--- START OF PASSAGE ---

A number of small but dedicated groups helped organize and disseminate information about queer life throughout the 1950s and 1960s. The Daughters of Bilitis (DOB), the first lesbian organization in the United States, was founded in 1955, five years after the Mattachine Society. DOB published the first-ever American magazine for lesbians, The Ladder. ONE, Inc., a Mattachine offshoot founded in Los Angeles in 1952, also published a magazine, entitled ONE. Wicker joined Mattachine in 1958. “I was twenty and I had to lie to say I was twenty-one,” he recalls.

--- END OF PASSAGE ---
--- START OF PROVIDED RECORDS ---

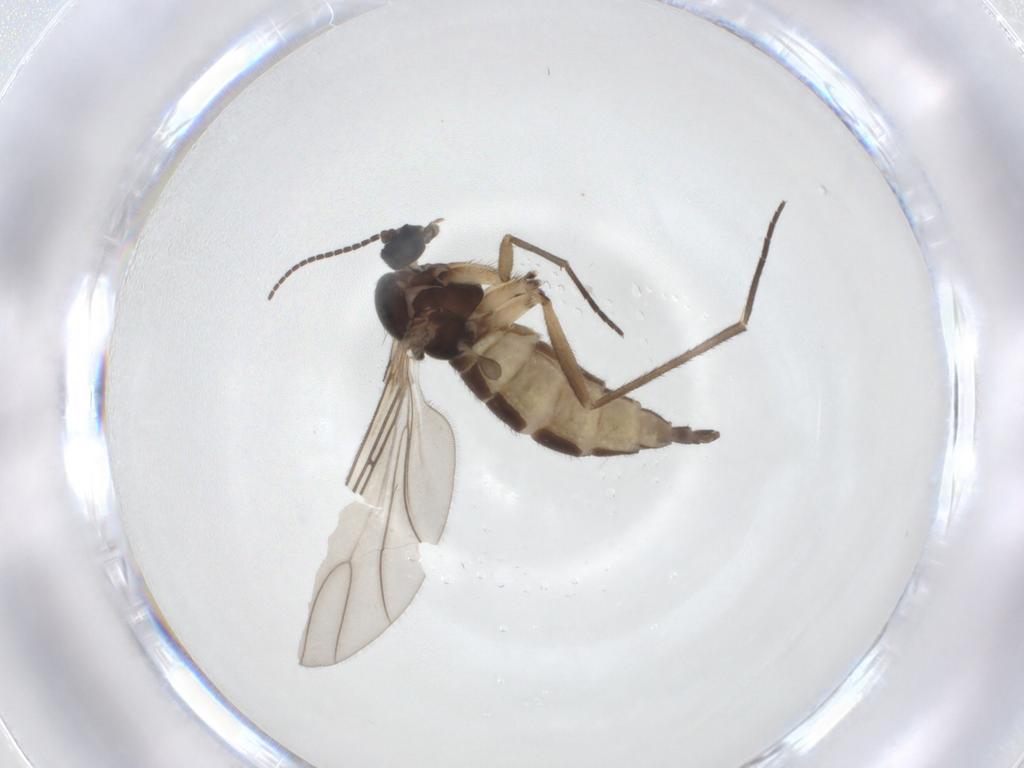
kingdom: Animalia
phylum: Arthropoda
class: Insecta
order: Diptera
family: Sciaridae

--- END OF PROVIDED RECORDS ---

#### STATED EXERCISE
Copy the passage about queer organizations of the 1950s and 1960s in full, word for word. The rows are separate material with no connection to the passage.

#### RESULT FOR THIS EXERCISE
A number of small but dedicated groups helped organize and disseminate information about queer life throughout the 1950s and 1960s. The Daughters of Bilitis (DOB), the first lesbian organization in the United States, was founded in 1955, five years after the Mattachine Society. DOB published the first-ever American magazine for lesbians, The Ladder. ONE, Inc., a Mattachine offshoot founded in Los Angeles in 1952, also published a magazine, entitled ONE. Wicker joined Mattachine in 1958. “I was twenty and I had to lie to say I was twenty-one,” he recalls.